At their most intricate, measured and exalting, his sentences sound like the sermons of John Donne, or the elaborate essays of Sir Thomas Browne. And yet: there is nothing antiquarian about this style; it may echo the voices of the great writers who have passed before him - Roderick O'Flaherty in the 17th century, Thackeray in the 19th - but Robinson's is a medium woven as much out of modern environmental science, land art and fractal geometry as it is from the sonorous periods of the past.
There has been a resurgence, in recent years, of art and writing about place and landscape.

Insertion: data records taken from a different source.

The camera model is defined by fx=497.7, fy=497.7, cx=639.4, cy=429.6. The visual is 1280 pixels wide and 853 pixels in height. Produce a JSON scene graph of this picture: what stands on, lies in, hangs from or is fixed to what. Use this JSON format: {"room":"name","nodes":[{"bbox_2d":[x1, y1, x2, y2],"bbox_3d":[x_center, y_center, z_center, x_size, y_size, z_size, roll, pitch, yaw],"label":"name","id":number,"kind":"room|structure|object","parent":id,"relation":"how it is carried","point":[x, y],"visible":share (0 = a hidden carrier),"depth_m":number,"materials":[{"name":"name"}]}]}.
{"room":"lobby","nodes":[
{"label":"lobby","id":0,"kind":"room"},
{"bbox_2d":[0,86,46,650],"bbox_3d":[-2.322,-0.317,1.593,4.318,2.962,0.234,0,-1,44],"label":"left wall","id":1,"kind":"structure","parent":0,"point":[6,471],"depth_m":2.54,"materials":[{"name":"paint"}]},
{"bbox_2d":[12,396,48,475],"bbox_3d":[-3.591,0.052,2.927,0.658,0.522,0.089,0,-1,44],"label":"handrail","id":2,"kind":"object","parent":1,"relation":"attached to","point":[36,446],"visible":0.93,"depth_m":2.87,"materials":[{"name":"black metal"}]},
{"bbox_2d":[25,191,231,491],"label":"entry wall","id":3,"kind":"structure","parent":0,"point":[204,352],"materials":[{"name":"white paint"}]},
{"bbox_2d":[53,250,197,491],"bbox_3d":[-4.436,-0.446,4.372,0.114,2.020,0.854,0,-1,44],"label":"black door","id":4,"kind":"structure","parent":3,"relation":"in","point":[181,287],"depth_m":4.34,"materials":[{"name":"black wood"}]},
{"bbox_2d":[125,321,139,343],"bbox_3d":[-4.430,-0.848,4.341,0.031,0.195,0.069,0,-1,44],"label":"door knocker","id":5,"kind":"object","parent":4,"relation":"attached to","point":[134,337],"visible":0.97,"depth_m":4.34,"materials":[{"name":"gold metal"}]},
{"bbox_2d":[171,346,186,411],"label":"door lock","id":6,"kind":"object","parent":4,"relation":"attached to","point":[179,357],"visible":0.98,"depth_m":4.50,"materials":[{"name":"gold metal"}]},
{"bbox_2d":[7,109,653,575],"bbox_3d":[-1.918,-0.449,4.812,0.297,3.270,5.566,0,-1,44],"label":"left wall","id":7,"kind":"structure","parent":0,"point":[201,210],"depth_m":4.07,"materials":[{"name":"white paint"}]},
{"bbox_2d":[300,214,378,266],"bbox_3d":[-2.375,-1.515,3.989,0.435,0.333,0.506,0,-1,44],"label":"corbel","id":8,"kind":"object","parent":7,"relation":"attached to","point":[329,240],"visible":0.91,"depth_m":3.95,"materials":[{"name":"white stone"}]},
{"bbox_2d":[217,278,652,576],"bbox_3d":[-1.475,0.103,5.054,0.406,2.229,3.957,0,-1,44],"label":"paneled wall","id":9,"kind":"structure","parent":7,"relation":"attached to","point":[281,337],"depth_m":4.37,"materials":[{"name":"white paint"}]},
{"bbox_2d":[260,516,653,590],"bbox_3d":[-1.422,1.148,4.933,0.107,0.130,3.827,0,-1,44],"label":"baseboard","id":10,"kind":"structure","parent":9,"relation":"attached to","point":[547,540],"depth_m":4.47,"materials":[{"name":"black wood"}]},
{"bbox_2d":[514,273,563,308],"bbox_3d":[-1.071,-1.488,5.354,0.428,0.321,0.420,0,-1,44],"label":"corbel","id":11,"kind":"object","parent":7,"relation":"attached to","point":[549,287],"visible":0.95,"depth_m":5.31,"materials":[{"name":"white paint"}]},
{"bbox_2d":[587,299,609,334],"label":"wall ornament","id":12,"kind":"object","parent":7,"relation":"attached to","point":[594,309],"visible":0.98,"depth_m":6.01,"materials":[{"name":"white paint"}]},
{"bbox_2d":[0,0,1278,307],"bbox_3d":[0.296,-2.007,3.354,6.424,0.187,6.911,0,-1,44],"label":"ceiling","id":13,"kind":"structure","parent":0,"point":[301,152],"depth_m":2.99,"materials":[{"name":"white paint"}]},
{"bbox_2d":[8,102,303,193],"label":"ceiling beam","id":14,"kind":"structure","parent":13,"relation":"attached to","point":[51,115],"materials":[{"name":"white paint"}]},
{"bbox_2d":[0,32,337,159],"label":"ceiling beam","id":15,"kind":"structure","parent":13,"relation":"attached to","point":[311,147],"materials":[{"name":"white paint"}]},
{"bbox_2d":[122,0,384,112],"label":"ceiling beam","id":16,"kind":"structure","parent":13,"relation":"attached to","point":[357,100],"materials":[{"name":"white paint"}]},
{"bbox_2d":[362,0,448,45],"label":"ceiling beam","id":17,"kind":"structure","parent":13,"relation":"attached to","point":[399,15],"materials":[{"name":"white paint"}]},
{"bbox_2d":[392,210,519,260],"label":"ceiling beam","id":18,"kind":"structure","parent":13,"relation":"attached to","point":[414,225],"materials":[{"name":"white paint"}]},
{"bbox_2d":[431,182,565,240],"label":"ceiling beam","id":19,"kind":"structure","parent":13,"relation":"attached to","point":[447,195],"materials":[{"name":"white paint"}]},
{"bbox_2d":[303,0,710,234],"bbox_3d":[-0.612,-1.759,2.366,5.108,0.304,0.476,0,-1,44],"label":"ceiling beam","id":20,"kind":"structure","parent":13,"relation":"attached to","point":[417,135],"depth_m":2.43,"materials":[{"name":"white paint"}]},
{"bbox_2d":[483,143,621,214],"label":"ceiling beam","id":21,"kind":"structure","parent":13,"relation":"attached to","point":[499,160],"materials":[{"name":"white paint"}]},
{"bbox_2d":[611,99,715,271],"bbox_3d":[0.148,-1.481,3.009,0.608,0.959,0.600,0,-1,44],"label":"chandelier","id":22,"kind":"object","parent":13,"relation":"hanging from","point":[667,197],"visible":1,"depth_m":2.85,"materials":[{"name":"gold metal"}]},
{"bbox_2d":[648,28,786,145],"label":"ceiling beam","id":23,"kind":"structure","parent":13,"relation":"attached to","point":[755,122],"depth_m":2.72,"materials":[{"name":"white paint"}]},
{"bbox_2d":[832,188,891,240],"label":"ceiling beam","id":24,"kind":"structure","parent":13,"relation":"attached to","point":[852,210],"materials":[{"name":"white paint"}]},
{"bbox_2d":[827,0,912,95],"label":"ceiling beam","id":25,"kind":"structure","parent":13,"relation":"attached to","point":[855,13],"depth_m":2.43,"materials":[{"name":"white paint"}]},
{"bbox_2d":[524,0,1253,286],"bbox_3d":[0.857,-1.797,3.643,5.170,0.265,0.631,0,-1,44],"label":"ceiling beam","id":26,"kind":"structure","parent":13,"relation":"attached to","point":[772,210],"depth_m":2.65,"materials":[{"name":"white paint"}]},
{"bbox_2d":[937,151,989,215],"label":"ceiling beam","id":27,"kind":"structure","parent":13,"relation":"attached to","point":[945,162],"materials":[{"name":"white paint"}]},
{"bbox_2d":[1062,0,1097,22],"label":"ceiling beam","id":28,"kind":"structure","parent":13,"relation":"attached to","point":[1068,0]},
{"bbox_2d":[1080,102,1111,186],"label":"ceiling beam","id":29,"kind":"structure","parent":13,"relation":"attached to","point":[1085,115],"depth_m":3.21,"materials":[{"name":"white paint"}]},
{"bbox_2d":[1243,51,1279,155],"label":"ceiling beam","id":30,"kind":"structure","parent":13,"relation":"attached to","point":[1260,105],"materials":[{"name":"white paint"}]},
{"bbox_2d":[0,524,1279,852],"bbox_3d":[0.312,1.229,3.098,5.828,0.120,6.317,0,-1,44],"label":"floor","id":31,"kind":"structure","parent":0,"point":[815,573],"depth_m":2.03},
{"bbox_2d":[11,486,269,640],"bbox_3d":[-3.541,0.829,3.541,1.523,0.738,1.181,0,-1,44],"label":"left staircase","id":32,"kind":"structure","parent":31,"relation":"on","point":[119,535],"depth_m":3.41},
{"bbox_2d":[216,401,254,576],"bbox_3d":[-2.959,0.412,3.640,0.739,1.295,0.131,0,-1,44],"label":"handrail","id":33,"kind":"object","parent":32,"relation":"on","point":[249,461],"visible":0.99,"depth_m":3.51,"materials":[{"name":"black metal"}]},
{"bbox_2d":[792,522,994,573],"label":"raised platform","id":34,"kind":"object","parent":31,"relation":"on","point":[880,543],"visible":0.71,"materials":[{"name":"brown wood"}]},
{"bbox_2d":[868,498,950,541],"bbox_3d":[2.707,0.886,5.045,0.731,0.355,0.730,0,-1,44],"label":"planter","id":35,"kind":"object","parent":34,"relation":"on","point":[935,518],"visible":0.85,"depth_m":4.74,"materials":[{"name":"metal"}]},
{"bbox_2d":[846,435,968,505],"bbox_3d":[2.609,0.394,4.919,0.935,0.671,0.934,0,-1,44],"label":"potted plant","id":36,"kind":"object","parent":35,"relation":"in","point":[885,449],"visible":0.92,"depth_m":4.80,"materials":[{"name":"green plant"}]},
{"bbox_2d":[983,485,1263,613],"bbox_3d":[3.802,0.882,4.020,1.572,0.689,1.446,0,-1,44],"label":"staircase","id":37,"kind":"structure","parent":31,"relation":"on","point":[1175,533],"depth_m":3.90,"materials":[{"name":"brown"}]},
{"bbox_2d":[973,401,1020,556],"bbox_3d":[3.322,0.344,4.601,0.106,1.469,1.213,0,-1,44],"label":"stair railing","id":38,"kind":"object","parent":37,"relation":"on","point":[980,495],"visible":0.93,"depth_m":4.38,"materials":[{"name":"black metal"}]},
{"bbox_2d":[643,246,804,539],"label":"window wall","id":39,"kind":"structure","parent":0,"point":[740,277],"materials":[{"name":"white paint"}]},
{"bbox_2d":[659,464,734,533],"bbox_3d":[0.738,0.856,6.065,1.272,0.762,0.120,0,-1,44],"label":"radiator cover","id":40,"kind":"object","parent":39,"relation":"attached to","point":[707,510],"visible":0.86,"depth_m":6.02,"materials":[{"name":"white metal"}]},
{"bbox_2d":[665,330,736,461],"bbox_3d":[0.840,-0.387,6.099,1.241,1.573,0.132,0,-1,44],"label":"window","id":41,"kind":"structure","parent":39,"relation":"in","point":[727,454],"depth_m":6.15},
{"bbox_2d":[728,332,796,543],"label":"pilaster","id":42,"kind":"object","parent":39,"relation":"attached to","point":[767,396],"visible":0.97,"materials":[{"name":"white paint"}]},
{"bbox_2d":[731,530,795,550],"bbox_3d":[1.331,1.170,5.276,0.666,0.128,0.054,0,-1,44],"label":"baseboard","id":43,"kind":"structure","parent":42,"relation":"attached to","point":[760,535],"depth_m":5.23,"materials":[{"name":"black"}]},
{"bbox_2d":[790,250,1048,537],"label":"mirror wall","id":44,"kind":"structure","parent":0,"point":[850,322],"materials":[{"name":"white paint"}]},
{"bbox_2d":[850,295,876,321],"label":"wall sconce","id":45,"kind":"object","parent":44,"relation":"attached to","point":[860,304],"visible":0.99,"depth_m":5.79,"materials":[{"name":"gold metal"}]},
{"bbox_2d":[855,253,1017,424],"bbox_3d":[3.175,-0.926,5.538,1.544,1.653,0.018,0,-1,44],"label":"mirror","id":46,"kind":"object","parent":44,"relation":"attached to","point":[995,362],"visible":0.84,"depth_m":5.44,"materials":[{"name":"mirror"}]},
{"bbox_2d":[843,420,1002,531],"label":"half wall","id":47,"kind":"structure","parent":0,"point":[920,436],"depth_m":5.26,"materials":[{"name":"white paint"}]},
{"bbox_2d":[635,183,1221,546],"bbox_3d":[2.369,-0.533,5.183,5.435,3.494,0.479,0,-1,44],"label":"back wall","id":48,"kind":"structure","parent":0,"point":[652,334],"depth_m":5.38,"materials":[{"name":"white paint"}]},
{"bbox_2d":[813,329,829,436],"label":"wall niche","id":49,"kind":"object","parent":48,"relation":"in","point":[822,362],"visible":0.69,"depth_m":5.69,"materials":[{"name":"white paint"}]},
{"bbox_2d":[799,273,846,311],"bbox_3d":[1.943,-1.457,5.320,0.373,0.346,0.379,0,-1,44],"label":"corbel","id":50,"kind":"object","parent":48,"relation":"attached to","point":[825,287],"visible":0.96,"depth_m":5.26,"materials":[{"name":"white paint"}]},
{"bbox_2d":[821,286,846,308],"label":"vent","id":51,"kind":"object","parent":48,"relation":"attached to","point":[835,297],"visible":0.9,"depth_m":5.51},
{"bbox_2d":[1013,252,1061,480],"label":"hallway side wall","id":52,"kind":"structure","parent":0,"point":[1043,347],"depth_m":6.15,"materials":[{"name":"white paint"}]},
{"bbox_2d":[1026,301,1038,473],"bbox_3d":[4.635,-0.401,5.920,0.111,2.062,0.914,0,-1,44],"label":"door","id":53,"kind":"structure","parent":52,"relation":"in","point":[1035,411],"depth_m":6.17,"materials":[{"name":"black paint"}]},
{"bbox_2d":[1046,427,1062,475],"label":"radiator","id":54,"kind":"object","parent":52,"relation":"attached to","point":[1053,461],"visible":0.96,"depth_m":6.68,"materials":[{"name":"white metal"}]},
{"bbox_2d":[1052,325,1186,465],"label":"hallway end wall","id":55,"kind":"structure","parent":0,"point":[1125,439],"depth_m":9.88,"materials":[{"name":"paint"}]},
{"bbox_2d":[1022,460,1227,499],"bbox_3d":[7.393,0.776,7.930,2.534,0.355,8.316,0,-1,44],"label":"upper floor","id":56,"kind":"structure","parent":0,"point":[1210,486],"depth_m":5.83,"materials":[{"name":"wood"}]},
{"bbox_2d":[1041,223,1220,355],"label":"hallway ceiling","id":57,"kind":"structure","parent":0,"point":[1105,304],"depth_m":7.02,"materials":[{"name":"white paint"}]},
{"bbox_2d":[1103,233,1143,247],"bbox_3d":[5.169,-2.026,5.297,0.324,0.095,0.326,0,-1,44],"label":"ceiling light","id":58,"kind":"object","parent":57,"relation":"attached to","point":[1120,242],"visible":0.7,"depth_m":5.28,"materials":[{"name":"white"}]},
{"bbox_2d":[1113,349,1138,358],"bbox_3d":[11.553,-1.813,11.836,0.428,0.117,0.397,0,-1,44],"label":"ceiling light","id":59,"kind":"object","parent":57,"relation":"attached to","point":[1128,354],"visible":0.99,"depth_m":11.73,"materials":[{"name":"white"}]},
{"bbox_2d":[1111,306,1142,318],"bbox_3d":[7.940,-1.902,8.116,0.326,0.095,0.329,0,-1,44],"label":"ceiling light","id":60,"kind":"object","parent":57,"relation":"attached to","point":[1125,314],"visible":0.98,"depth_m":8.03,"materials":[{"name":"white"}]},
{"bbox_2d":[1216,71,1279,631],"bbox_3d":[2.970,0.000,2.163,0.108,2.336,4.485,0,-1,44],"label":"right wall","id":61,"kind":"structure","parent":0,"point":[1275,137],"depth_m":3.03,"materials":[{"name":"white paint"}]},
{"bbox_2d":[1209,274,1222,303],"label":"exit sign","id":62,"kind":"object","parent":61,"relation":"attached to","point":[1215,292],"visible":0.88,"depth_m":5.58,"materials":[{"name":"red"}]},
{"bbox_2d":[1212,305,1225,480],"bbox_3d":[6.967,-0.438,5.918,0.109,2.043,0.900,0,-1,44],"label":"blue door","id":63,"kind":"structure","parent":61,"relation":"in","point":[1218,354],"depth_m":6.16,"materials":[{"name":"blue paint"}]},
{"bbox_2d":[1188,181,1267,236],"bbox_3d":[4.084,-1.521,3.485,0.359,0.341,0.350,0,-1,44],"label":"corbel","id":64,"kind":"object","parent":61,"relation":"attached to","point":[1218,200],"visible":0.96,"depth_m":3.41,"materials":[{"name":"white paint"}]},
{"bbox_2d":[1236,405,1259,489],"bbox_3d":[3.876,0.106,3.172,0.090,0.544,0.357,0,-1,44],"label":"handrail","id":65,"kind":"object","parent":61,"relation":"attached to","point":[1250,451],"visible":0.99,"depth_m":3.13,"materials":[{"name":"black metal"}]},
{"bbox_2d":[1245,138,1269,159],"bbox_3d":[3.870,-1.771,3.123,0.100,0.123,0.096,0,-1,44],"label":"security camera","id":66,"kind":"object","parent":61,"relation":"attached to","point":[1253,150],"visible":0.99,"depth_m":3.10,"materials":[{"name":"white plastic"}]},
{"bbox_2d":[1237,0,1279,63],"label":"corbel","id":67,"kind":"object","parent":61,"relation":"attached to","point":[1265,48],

In books by writers as dissimilar as Iain Sinclair and Richard Mabey, in the essays of Rebecca Solnit and certain passages in W G Sebald, in the art of Tacita Dean and the films of Patrick Keiller, a sense of space persists: anxious, melancholy, novel or nostalgic.
Despite their varied talents, none of these can really be said to have attained Robinson's extraordinary intimacy with his subject, nor to have marshalled such a lucid array of resources as he deploys in practically every paragraph.
Ludwig Wittgenstein wrote that the west of Ireland was "the last pool of darkness in Europe". Robinson's Connemara is but the first volume in a projected trilogy; it already reads like a light shone on his adopted home's distant past, and on the whole planet's future.